Source records
────────────────────
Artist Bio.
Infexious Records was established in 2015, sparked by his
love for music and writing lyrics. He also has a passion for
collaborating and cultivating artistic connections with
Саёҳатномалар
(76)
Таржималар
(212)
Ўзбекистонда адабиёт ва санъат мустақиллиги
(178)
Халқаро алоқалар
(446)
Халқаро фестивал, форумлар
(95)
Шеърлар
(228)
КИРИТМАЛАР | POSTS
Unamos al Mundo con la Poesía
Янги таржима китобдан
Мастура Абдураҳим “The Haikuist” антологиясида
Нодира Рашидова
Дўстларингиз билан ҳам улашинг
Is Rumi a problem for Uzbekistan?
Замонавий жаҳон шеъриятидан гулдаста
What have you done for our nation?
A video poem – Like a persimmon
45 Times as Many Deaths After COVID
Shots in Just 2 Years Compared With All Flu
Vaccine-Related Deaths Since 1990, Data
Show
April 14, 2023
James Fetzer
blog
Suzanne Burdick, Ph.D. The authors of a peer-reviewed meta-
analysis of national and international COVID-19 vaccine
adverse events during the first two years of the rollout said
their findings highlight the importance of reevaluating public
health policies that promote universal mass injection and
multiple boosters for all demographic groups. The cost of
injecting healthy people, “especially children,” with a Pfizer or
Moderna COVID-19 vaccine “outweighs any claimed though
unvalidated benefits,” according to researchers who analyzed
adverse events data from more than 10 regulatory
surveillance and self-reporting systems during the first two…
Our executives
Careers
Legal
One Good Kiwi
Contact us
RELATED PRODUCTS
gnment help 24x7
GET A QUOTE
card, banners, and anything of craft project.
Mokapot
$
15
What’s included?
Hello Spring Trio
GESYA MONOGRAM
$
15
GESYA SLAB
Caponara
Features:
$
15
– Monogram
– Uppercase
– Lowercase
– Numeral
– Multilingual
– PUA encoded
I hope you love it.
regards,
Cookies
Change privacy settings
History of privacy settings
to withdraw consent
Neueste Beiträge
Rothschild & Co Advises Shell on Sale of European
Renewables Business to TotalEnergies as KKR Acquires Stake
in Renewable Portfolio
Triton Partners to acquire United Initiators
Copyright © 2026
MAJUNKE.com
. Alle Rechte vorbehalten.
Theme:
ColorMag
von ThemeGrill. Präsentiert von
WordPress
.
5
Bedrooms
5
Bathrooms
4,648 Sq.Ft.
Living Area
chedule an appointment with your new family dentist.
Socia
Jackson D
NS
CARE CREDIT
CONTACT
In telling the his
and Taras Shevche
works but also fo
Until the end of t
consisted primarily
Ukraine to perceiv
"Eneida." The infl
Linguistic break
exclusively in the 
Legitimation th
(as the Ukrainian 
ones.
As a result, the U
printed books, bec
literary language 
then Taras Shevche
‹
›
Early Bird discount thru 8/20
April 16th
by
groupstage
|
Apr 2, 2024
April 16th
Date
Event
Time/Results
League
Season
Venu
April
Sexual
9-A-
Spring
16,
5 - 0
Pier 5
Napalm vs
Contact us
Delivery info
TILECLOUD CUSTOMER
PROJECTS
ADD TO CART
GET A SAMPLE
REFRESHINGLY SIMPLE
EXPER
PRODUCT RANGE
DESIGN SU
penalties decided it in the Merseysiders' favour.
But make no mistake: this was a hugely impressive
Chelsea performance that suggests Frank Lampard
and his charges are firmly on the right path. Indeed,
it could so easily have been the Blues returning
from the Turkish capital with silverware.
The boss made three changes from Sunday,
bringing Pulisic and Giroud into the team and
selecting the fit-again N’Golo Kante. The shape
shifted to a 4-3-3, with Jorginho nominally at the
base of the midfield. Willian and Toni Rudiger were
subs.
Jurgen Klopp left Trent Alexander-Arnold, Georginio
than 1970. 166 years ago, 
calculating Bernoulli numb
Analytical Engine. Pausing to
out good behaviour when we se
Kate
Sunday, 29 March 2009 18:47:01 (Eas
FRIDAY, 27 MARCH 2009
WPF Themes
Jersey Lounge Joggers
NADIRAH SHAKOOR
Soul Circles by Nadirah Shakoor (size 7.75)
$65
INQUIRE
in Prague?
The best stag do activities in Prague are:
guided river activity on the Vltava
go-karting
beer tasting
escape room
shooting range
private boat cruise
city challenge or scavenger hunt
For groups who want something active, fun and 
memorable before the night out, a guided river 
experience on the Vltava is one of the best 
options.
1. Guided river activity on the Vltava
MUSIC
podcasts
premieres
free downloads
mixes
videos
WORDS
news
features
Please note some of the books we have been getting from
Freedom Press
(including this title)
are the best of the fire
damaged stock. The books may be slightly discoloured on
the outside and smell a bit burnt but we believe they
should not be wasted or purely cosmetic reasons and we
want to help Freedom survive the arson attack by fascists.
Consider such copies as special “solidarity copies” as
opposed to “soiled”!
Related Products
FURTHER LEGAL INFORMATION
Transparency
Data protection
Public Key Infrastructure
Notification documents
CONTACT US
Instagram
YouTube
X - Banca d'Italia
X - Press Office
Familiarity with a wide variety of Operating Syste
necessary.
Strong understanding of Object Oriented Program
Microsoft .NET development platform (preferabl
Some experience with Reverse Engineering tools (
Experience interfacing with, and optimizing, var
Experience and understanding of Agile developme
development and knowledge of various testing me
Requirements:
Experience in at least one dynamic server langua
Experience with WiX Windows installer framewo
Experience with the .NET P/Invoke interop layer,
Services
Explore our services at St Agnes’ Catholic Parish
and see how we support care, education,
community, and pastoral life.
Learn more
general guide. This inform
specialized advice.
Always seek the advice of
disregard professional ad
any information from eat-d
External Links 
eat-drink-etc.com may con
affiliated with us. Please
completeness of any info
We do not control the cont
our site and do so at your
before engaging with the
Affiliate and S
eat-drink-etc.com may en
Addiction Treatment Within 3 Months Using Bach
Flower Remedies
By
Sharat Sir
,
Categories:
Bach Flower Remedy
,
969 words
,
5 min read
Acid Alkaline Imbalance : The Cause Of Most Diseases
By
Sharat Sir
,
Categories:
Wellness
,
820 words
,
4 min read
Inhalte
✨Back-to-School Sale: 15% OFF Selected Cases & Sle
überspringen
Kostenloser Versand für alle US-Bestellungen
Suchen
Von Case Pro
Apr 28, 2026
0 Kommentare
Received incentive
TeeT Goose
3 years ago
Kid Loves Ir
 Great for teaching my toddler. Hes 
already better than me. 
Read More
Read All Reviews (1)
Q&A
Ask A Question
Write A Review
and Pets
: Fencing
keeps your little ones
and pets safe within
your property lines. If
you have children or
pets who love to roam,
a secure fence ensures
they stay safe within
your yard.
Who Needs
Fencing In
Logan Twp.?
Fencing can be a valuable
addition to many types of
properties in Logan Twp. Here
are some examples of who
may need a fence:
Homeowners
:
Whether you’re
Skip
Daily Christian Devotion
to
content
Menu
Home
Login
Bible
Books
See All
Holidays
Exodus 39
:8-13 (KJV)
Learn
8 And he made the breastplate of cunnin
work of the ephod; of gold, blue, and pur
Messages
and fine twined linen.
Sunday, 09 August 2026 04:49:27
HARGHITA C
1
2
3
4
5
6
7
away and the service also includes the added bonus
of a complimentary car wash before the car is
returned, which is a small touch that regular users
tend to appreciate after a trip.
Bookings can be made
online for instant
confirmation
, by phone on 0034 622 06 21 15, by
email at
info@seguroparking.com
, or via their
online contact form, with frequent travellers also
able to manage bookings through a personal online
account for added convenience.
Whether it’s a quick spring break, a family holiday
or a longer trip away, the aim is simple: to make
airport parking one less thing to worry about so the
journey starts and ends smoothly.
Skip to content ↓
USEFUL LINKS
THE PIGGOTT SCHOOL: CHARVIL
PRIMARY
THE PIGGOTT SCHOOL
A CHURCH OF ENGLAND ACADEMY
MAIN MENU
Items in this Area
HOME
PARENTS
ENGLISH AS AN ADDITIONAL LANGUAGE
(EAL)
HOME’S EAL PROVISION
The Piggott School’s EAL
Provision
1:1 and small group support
────────────────────
Instructions to follow
Could you find each line in the entries that contains the string "from" and copy it?

Expected answer
adverse events data from more than 10 regulatory
from the Turkish capital with silverware.
The boss made three changes from Sunday,
Please note some of the books we have been getting from
any information from eat-d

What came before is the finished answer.